After hearing about the violations – which included padlocked emergency exits on school buses while they were transporting children, according to city officials -- Palmer said the lack of oversight is becoming a real danger.

“They're not only endangering the lives of the children and the passengers, but also other vehicles, other drivers,” she said.

Even school bus company owners like Mark Hammond of Hammond’s Transportation admit they need more oversight.

“We want to play a part in this community, we want to do better, we want to help our city out,” Hammond said.

Hammond’s Transportation serves 18 charter schools, more than any other provider, and he pushed back against City Hall’s original proposal to charge each bus a $450-per-year fee for a CPNC for-hire vehicle license.

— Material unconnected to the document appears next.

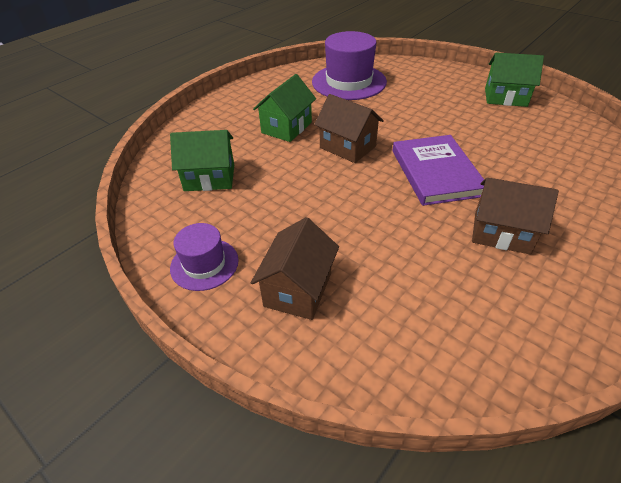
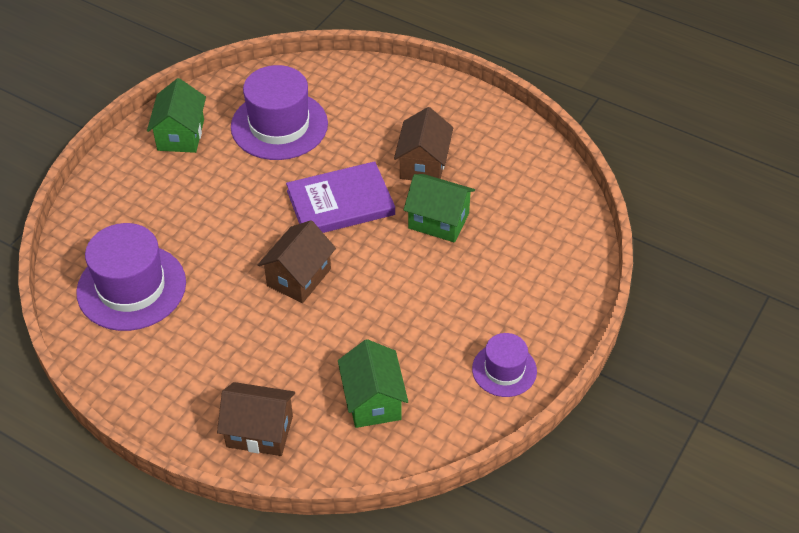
camera: 100 degrees left, 5 degrees up
(286, 127) = (258, 342): green house -> green house (438, 221)
(298, 289) = (517, 295): brown house -> brown house (259, 431)
(533, 142) = (279, 125): none -> purple hat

Hammond initially spoke against the proposed ordinance and claimed the unmarked, unlicensed and padlocked buses identified in the city sweep must have been party buses.

But he backed off that assertion when questioned about it by WWL-TV. The station also obtained an email Hammond sent to the Orleans Parish School Board in August expressing concern about a proliferation of unlicensed and uninsured school buses, and he acknowledged he’s been bothered by fly-by-night bus companies that don’t follow the rules.

He said that’s why he has rallied support among his fellow bus company owners for the ordinance. At the City Council’s Transportation Committee meeting Wednesday, he and other bus company owners succeeded in getting that reduced the CPNC fee reduced to $150 per bus per year and convinced Mayor LaToya Cantrell’s administration to lower the required insurance coverage limits from $5 million per incident to $1 million.

With those changes, not a single school bus operator spoke against the ordinance, which unanimously passed the committee and will go before the full council next week. Hammond said they all recognize the fly-by-night operators and code violations need to be weeded out.

“It'll just be a matter of time before things just going to crumble because there's no one holding these people up -- or even myself (and) my company up -- to a standard of where things need to be,” Hammond said.